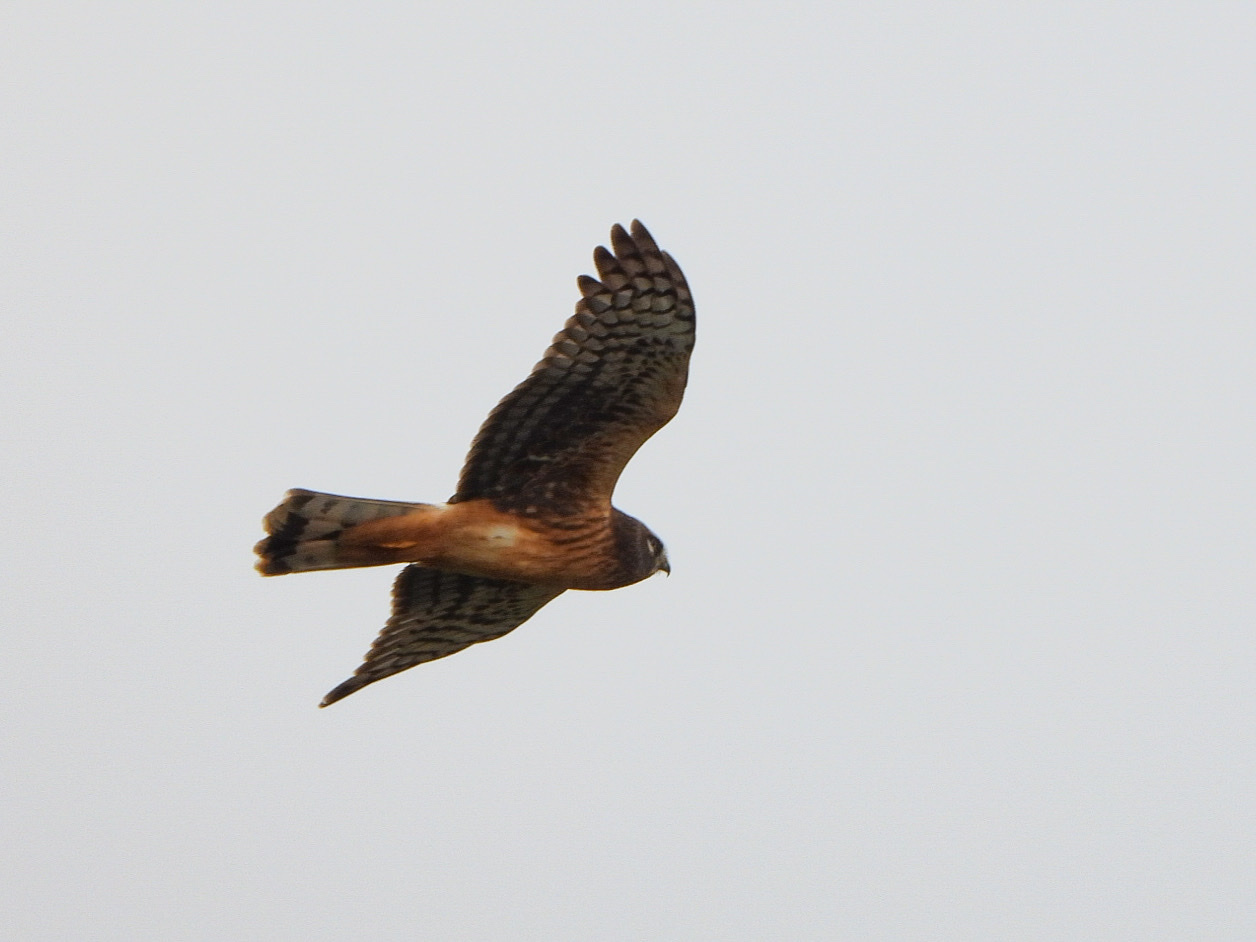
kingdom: Animalia
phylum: Chordata
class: Aves
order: Accipitriformes
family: Accipitridae
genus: Circus
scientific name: Circus cyaneus
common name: Hen harrier
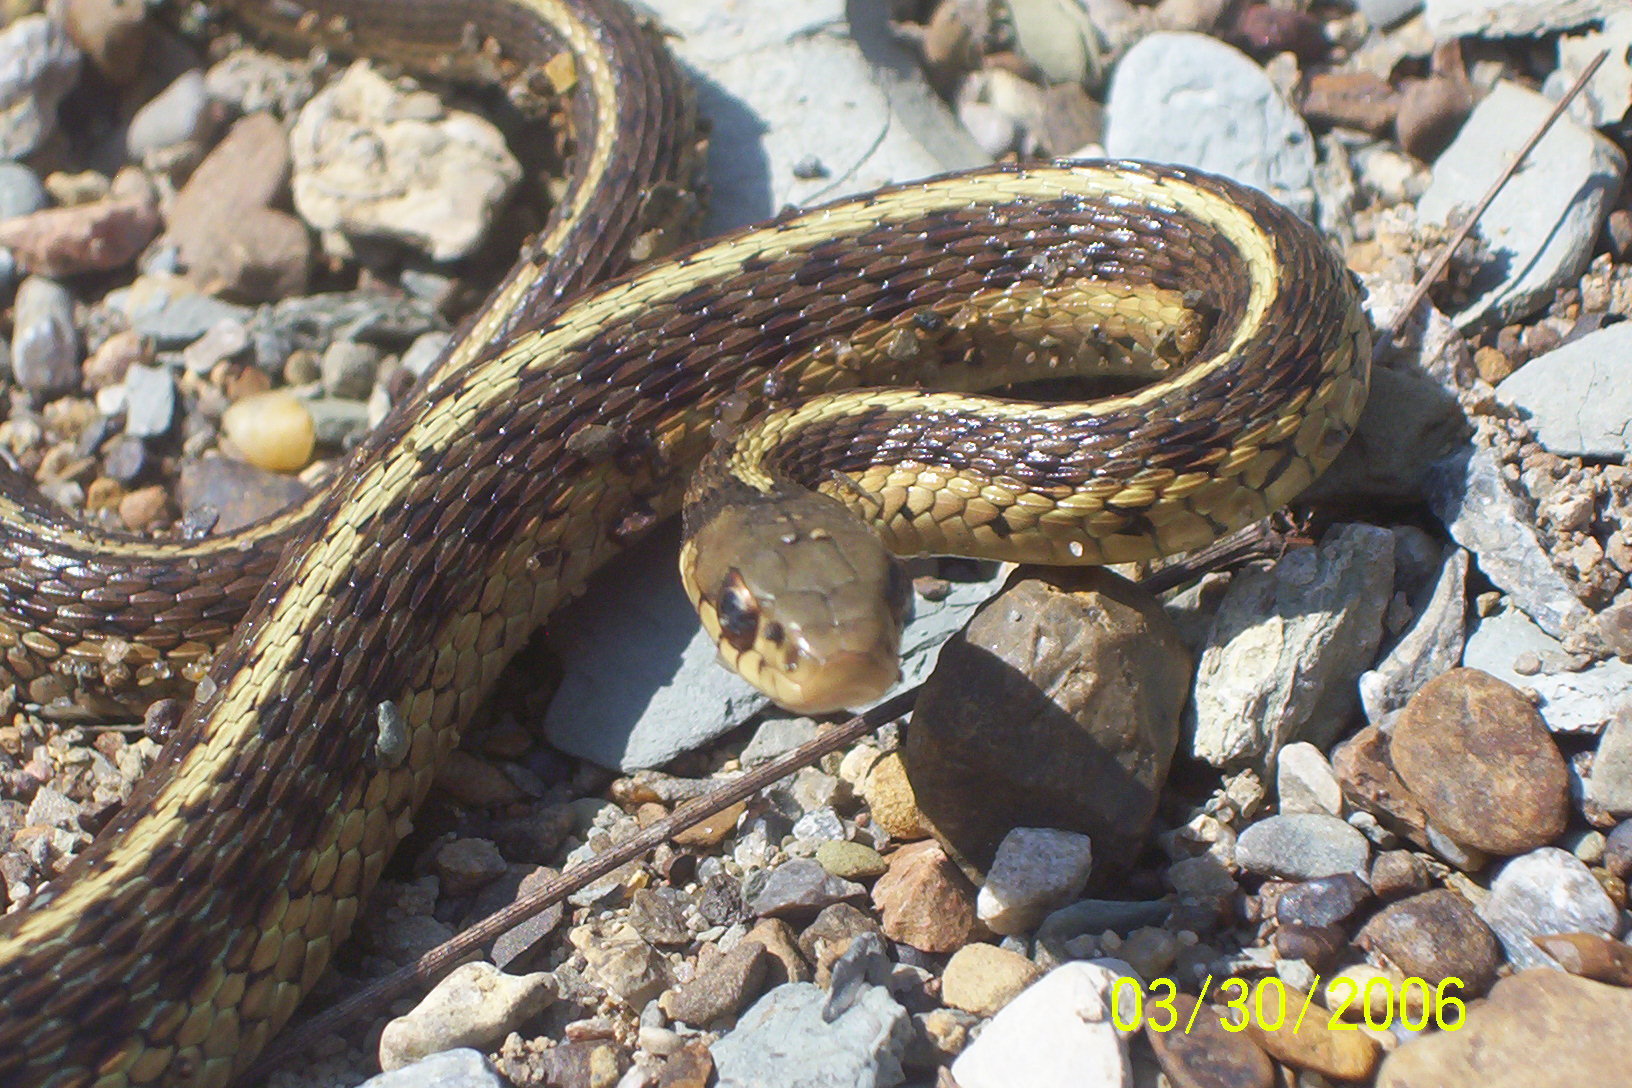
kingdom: Animalia
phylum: Chordata
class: Squamata
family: Colubridae
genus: Thamnophis
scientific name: Thamnophis sirtalis
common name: Common garter snake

◆ **What you have to do**
Reproduce word for word the lines that run from the one containing "class: Squamata" through the final line, including both.

◆ **Written answer**
class: Squamata
family: Colubridae
genus: Thamnophis
scientific name: Thamnophis sirtalis
common name: Common garter snake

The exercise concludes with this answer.